[INFORMATION PROVIDED — start]

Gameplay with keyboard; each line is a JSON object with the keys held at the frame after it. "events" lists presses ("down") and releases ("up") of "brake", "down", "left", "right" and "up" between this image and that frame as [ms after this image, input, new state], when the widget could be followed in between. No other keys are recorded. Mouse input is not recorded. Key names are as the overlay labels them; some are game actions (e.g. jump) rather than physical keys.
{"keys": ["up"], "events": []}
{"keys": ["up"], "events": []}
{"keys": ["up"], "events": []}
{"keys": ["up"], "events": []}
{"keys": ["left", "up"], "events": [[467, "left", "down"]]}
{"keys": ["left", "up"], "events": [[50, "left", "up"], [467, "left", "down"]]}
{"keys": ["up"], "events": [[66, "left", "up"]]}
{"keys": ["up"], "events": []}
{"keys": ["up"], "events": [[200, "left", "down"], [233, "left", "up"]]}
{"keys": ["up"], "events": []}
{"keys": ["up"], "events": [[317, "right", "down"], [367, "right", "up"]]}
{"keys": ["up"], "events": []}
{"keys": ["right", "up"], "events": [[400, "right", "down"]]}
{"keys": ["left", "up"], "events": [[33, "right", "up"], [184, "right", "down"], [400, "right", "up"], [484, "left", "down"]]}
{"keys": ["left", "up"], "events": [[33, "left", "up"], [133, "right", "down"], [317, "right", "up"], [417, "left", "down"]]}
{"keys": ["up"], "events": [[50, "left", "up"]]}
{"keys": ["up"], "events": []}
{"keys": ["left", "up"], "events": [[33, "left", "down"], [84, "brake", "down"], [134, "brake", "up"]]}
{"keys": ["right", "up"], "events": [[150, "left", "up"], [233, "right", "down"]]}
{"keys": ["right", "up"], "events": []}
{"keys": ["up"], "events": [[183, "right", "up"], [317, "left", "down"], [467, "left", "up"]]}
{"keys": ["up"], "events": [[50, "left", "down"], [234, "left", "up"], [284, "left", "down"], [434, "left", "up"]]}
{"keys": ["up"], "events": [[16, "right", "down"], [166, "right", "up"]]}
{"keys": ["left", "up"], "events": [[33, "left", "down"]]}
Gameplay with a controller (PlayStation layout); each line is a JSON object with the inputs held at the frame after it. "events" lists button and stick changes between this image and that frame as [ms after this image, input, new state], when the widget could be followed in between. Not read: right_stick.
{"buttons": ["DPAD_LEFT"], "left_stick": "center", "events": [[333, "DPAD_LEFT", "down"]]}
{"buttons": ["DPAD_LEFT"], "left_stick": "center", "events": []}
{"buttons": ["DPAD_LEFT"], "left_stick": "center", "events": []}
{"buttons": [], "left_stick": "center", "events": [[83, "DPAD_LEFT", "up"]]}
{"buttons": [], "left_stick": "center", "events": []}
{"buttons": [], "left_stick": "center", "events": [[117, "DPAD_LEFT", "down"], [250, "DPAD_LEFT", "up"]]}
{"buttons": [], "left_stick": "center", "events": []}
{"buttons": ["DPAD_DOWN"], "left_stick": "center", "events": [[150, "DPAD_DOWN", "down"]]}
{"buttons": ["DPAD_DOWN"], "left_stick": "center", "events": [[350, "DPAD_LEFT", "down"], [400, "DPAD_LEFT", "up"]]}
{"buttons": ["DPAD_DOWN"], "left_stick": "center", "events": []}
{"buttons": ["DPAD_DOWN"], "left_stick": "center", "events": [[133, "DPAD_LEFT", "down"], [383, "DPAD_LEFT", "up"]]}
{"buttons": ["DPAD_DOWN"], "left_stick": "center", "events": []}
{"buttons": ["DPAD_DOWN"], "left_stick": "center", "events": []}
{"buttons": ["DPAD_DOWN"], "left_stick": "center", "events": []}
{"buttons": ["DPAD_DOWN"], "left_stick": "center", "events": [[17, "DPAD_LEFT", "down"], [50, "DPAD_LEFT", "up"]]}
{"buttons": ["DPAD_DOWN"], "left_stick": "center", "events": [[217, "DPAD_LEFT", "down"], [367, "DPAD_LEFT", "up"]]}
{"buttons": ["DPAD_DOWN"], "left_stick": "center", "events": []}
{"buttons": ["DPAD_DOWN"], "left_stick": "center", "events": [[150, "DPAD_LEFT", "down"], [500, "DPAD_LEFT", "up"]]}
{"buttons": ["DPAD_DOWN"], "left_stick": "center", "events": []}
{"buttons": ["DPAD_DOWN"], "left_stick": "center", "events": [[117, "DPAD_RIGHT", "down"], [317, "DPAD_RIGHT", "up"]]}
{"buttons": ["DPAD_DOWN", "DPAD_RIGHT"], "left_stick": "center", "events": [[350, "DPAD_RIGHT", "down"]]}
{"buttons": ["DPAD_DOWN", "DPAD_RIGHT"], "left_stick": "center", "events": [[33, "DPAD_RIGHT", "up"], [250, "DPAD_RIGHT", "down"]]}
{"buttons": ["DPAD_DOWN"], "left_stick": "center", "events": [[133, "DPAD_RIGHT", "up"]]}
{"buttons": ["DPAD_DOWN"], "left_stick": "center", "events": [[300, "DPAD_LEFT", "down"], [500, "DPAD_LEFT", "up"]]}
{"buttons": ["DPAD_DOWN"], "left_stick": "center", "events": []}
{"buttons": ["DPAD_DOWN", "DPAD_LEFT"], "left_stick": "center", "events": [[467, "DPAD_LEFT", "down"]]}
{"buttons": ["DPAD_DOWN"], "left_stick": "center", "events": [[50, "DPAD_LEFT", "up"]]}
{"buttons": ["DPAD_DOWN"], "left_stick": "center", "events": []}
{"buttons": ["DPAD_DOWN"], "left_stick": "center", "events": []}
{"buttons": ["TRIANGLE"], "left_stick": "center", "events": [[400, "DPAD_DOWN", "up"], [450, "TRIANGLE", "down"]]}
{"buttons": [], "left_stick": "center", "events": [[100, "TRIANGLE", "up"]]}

[INFORMATION PROVIDED — finish]

> **INSTRUCTIONS TO FOLLOW**
Extract every line from the records above that contains the word "TRIANGLE".

> **ANSWER BOX**
{"buttons": ["TRIANGLE"], "left_stick": "center", "events": [[400, "DPAD_DOWN", "up"], [450, "TRIANGLE", "down"]]}
{"buttons": [], "left_stick": "center", "events": [[100, "TRIANGLE", "up"]]}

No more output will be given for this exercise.